Music may not be the first thing you think of when you think of reality television, but it’s top of mind for composer Craig Marks ’97. The versatile musician’s compositions have added heft to such reality fare as Intervention, Supernanny and the Food Network smash hit Iron Chef America.

craig-marks-news-daily-bruin-010511Photo courtesy of Craig Marks ’97.

“It really falls to the music to create a tremendous amount of drama,” says Marks about his unique specialty. “It’s Julia Child meets WWE and it’s insanity. Someone’s just cooking, but you put bombastic music below them and suddenly they’re competing. Not necessarily subtle, but we like to think it’s effective.”

Marks recently released the Iron Chef America and The Next Iron Chef original soundtrack. In addition to composing and producing the titles on the CD, Marks played acoustic, electric and fretless guitars, dulcimer and balalaika, as well as programming and performing all the orchestra parts.

The tasty tune list includes “Shiitake Shakedown,” “Sorbet for the Soul” and “Flamenco Flambé,” as well as “White House Garden — A National Challenge,” composed for First Lady Michelle Obama’s appearance on Iron Chef America.

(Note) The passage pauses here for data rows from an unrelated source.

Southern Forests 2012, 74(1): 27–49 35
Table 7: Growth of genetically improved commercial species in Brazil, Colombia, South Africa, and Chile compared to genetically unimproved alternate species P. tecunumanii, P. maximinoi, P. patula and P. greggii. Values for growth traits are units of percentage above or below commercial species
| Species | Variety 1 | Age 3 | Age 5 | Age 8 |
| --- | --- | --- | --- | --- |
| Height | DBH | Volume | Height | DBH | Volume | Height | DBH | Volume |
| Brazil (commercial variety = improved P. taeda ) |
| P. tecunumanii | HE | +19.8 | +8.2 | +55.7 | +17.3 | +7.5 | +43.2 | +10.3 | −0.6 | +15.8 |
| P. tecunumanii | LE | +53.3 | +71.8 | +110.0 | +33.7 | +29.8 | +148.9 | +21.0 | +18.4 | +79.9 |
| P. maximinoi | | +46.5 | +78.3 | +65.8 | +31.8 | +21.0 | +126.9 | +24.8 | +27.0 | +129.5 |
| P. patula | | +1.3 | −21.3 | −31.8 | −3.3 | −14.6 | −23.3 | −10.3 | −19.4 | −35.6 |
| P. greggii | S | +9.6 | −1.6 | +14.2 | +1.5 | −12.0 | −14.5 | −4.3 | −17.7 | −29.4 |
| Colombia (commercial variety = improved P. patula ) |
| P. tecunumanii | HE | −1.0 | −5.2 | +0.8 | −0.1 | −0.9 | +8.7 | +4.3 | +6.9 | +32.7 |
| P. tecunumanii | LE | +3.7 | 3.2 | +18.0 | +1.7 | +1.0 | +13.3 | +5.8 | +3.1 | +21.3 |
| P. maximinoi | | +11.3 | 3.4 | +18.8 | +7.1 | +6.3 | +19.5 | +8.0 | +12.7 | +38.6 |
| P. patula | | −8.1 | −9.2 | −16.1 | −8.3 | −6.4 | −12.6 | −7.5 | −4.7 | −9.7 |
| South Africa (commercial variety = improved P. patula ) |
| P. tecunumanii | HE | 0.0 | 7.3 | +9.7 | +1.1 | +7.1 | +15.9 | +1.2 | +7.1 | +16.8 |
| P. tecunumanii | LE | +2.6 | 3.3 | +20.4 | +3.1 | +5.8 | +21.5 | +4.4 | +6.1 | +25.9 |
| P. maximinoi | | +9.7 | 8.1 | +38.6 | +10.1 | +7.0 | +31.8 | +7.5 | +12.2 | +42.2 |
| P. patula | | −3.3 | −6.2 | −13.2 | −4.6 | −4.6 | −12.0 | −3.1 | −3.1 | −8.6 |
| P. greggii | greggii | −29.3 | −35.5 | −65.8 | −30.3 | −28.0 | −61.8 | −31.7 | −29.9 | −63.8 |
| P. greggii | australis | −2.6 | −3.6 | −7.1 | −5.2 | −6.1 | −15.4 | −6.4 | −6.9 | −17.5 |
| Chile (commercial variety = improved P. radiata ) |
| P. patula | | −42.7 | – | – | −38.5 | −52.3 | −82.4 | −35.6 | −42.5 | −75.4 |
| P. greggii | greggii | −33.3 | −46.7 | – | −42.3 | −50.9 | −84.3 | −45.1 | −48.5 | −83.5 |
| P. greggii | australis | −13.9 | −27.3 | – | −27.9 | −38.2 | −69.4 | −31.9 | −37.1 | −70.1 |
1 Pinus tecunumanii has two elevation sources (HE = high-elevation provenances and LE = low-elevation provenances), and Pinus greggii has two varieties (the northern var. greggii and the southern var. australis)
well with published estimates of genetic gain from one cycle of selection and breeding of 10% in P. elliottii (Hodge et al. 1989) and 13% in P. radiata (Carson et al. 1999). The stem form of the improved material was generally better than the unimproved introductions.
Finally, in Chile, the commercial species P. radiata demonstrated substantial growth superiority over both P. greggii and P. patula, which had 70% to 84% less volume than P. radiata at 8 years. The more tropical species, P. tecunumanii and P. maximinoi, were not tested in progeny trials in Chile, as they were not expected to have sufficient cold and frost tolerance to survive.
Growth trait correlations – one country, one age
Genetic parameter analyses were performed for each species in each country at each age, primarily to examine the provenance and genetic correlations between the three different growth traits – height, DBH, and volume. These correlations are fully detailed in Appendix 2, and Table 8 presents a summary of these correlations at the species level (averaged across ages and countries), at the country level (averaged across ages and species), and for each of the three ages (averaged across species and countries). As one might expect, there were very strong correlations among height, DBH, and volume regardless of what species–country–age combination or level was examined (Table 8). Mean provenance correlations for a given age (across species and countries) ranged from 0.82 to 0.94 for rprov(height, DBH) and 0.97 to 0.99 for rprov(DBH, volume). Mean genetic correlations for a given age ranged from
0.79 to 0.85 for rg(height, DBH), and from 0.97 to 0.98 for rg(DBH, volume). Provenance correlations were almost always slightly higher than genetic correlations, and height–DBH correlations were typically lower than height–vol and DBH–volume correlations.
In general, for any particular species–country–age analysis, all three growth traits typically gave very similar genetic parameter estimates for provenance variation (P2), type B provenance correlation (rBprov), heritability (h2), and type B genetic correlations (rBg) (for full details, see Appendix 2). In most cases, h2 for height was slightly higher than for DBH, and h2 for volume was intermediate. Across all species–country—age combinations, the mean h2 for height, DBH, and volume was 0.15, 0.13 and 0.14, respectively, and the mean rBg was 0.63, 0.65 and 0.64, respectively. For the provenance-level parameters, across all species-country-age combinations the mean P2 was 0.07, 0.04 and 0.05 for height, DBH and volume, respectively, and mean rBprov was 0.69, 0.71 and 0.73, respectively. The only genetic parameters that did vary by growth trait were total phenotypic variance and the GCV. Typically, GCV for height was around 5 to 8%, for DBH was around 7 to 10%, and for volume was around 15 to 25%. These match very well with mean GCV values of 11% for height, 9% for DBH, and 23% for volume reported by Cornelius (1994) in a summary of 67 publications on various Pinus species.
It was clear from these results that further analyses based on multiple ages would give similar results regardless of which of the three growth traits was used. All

“Flamenco Flambé”? “Why not?” Marks laughs. “For that track in particular, the show had gone down to Olvera Street in Los Angeles and contestants were getting their ingredients for the battle when they got back to the stadium. What’s the best way to cook? In fire. And in that particular battle, there was a lot of flame.”

Before adding reality TV to his resume, Marks was composing music for movies and animation ranging from The Adventures of Elmo in Grouchland to End of Days. And though he recently finished a series of concert works and installation pieces in conjunction with a Chicago-based chamber ensemble, Marks says has no plans to stop his “real” work. Negotiations are underway to continue Iron Chef America and Intervention is now in season 10.

After all, “let’s be honest,” Marks says. “The entertainment industry is a beast. I’m just grateful people want to hear my music.”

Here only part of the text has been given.